> [WORK TO BE COMPLETED] Copy, from the data below, every line that has "instellingen" in it.

> [AVAILABLE DATA]
- - -

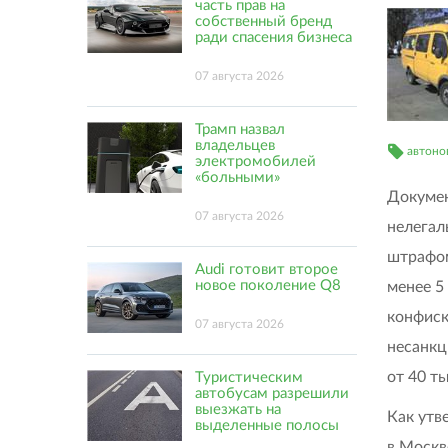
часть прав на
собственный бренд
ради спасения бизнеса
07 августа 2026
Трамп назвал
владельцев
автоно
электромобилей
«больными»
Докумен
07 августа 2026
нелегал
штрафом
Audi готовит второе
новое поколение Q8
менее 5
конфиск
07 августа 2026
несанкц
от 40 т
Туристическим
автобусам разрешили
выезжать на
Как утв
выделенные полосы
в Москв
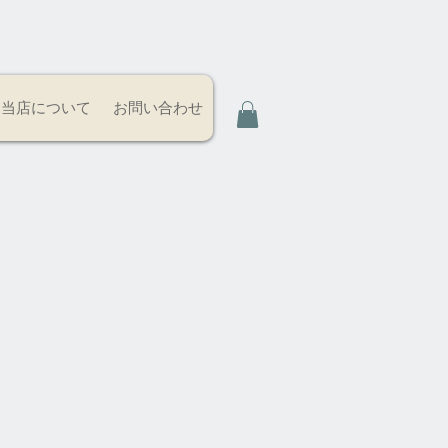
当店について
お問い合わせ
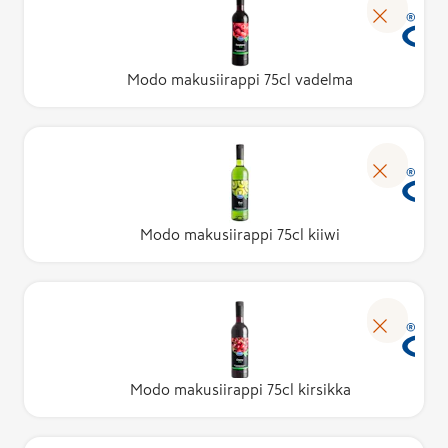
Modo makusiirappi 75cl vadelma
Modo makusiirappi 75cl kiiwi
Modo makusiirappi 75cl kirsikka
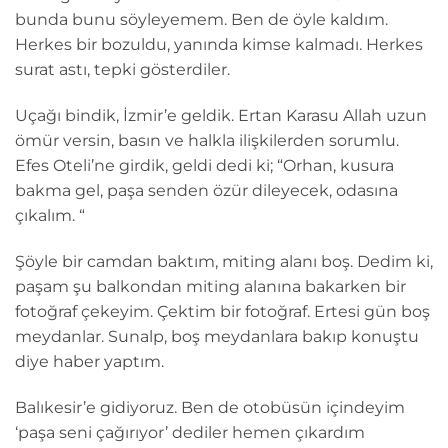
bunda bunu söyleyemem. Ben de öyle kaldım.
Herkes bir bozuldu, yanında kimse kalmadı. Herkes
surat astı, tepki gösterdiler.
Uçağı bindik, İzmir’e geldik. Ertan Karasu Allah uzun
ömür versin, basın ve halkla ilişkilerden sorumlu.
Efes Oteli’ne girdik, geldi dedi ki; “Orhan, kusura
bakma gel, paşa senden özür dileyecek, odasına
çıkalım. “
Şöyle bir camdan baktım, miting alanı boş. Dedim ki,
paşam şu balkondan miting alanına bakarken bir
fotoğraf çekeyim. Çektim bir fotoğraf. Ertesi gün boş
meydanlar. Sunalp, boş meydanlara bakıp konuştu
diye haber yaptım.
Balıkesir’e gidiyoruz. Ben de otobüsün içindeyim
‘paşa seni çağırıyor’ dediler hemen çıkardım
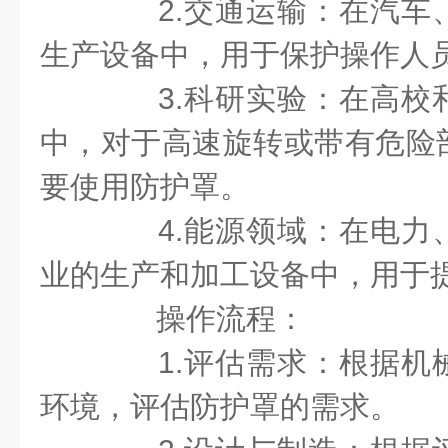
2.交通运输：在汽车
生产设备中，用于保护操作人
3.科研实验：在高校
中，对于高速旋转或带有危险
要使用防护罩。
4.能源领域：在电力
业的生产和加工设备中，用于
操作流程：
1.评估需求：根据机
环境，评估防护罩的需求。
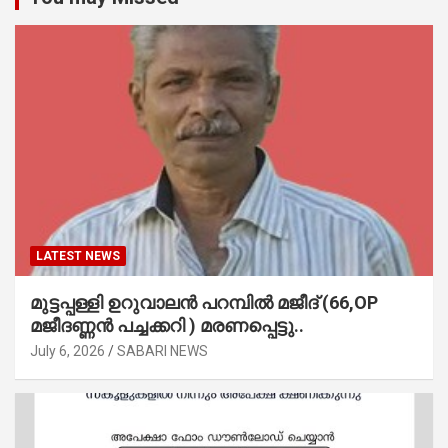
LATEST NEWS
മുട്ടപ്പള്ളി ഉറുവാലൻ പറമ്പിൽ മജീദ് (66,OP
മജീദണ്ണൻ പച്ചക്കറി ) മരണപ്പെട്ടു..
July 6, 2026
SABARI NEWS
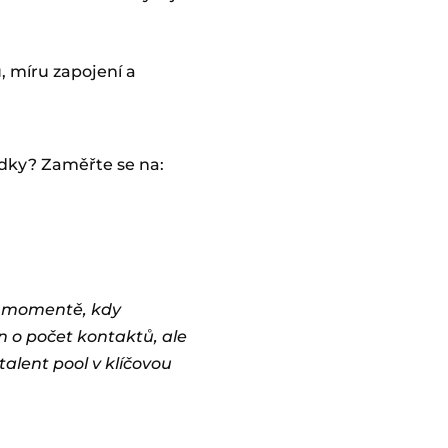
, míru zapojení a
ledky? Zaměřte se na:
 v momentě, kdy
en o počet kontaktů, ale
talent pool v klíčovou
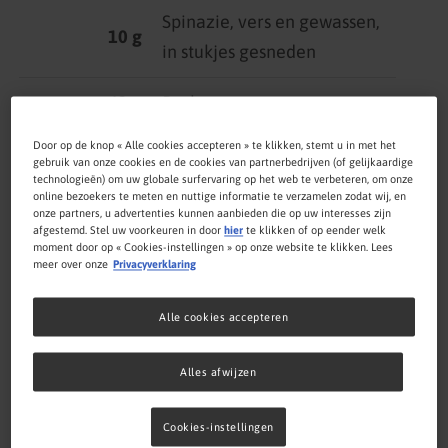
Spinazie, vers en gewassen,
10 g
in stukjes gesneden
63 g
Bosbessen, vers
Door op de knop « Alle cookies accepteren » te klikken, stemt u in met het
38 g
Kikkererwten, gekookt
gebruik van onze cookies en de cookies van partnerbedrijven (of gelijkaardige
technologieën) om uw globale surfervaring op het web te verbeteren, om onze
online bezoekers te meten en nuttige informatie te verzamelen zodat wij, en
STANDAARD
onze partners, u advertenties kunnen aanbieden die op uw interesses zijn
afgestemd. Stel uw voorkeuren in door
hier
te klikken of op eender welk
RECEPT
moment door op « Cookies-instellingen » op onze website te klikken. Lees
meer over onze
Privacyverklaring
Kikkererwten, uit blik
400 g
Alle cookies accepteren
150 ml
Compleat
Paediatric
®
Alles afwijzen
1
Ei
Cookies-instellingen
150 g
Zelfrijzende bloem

- - -

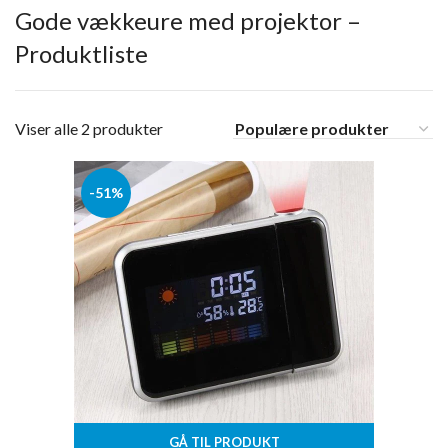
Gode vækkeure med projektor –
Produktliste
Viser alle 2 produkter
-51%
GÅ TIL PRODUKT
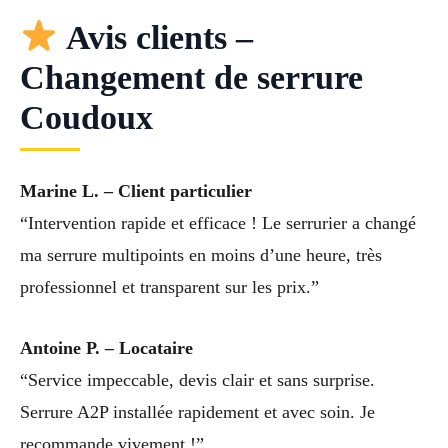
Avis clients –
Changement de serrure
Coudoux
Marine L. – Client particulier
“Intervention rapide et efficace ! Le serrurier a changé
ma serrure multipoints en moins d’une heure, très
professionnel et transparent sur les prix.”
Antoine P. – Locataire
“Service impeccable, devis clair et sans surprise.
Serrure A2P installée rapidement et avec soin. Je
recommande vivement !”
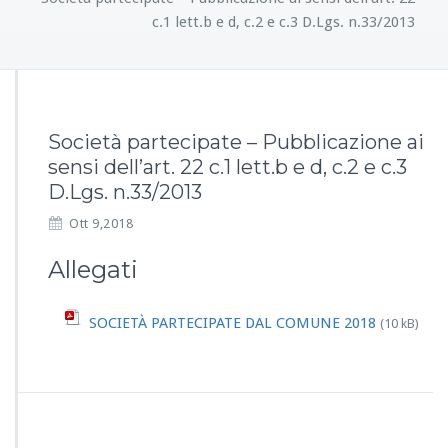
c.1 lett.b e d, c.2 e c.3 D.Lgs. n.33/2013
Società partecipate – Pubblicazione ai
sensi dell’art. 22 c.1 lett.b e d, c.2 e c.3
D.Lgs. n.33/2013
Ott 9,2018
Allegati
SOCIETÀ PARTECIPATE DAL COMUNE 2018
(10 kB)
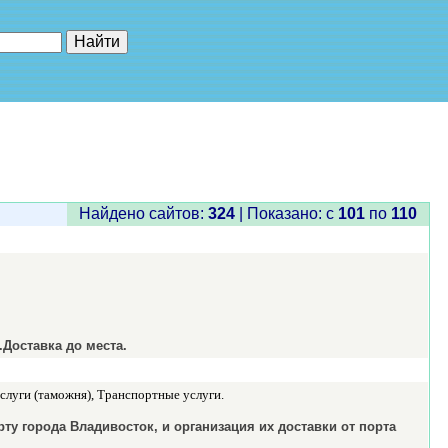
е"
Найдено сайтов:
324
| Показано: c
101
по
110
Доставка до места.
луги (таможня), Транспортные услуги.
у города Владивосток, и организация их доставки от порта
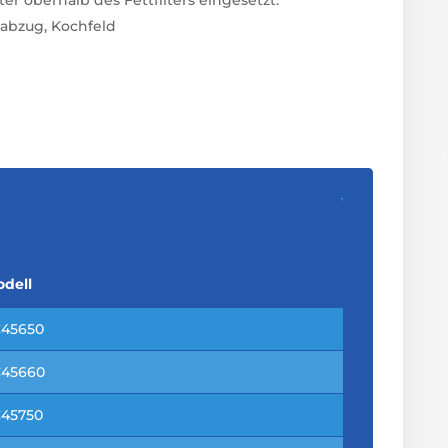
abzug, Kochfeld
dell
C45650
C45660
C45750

- - -

> [WRITTEN SOLUTION]
moment door op « Cookies-instellingen » op onze website te klikken. Lees
Cookies-instellingen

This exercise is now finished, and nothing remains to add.